:: BRANO DI LETTURA ::
R. Sì, lasciamo stare le bische, il cui decreto
regolamentare era stato approvato da poco alla Camera. Il riferimento ai
petroli è assai più interessante. Riguarda il regio decreto legge n. 677, in
data 4 maggio 1924, nel quale l’articolo primo afferma: “E’ approvata e resa
esecutiva la convenzione stipulata nella forma di atto pubblico, numero di
repertorio 285, in data 29 aprile 1924, fra il ministero dell’economia
nazionale e la Sinclair Exploration Company”. Le firme sono quattro: Vittorio
Emanuele, Corbino, De Stefani, Ciano. Ma io ritengo che, da tener d’occhio, sia
proprio Vittorio Emanuele…
D. Sia più esplicito.
R. Nel 1924, dopo l’uccisione di mio padre, i giornali – ma
non soltanto quelli – parlarono della denuncia che avrebbe dovuto essere
portata da Giacomo Matteotti davanti alla Camera, riferendosi in particolare ad
un dossier, contenuto nella sua cartella il giorno del rapimento, che
riguardava appunto, assieme alle bische, i petroli.

:: DA FARE ::
#1 Cita dal brano sulla convenzione Sinclair la parte che si apre con le parole contenenti "R. Nel 1924, dopo" e si chiude con "bische, i petroli.".
#2 Scrivi il seguito del brano sulla convenzione Sinclair, riprendendo dopo la sua ultima frase.
Il materiale proviene da una fonte diversa dal brano.

:: ESTRATTI DELLE SCHEDE ::
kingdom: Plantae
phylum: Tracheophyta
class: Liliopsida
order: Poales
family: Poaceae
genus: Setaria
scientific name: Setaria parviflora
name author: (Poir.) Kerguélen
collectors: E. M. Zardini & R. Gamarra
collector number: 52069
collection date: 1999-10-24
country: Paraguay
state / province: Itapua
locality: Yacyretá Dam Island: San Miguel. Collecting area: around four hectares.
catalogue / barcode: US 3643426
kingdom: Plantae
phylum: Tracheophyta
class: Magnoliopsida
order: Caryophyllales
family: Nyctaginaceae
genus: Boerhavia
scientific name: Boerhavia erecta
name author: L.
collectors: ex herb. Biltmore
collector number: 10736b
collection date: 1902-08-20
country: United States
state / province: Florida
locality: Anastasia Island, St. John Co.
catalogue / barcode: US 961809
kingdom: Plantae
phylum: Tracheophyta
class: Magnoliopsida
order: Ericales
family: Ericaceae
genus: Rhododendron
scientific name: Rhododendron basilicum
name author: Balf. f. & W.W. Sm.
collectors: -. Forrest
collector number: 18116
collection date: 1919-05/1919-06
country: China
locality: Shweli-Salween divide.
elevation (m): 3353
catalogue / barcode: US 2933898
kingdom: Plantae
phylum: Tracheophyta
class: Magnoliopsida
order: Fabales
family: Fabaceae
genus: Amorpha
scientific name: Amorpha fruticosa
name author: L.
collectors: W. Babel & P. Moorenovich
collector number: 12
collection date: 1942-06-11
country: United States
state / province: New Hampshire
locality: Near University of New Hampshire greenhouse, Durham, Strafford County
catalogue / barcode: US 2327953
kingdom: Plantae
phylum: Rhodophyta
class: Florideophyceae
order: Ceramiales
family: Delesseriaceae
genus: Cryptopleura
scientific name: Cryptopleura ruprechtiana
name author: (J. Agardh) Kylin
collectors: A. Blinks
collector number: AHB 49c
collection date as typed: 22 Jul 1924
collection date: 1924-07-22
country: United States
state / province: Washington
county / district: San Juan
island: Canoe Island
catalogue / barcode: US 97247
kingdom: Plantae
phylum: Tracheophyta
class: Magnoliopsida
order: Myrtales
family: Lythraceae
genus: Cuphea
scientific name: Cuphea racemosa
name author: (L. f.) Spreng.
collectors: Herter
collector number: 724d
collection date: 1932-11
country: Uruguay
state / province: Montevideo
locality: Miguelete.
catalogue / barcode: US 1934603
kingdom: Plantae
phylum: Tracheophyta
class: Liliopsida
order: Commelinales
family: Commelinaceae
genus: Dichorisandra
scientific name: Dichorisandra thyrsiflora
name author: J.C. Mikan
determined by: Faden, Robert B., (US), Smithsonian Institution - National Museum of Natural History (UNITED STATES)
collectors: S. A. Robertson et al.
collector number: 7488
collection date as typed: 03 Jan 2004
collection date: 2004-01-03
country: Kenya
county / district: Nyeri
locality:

:: SOLUZIONI ::
#1
R. Nel 1924, dopo l’uccisione di mio padre, i giornali – ma
non soltanto quelli – parlarono della denuncia che avrebbe dovuto essere
portata da Giacomo Matteotti davanti alla Camera, riferendosi in particolare ad
un dossier, contenuto nella sua cartella il giorno del rapimento, che
riguardava appunto, assieme alle bische, i petroli.

#2
D. Suo padre, aveva realmente con sé quel dossier?
R. Non ne ho le prove materiali. Però uno storico serio come
Renzo De Felice afferma che le insistenti voci di un delitto affaristico “non
possono essere lasciate cadere a priori” (Mussolini il fascista – La conquista
del potere 1921-1925. Einaudi 1966, p. 626 n.d.a.). Ed esistono due documenti,
sempre citati da De Felice: 1) un rapporto “riservatissimo” di polizia per De
Bono, nel quale si afferma che Turati sarebbe stato in possesso di copia dei
documenti sulla Sinclair che aveva mio padre e dove si precisa che Filippo
Filippelli del Corriere Italiano aveva contribuito all’uccisione per rendere un
servizio all’onorevole Aldo Finzi e al fascismo; 2) un rapporto dell’ambasciata
tedesca a Roma inviato a Berlino (10 settembre 1924) che parla di quei tali
documenti pervenuti nelle mani di mio padre.
D. E dove sarebbero finiti, quei documenti?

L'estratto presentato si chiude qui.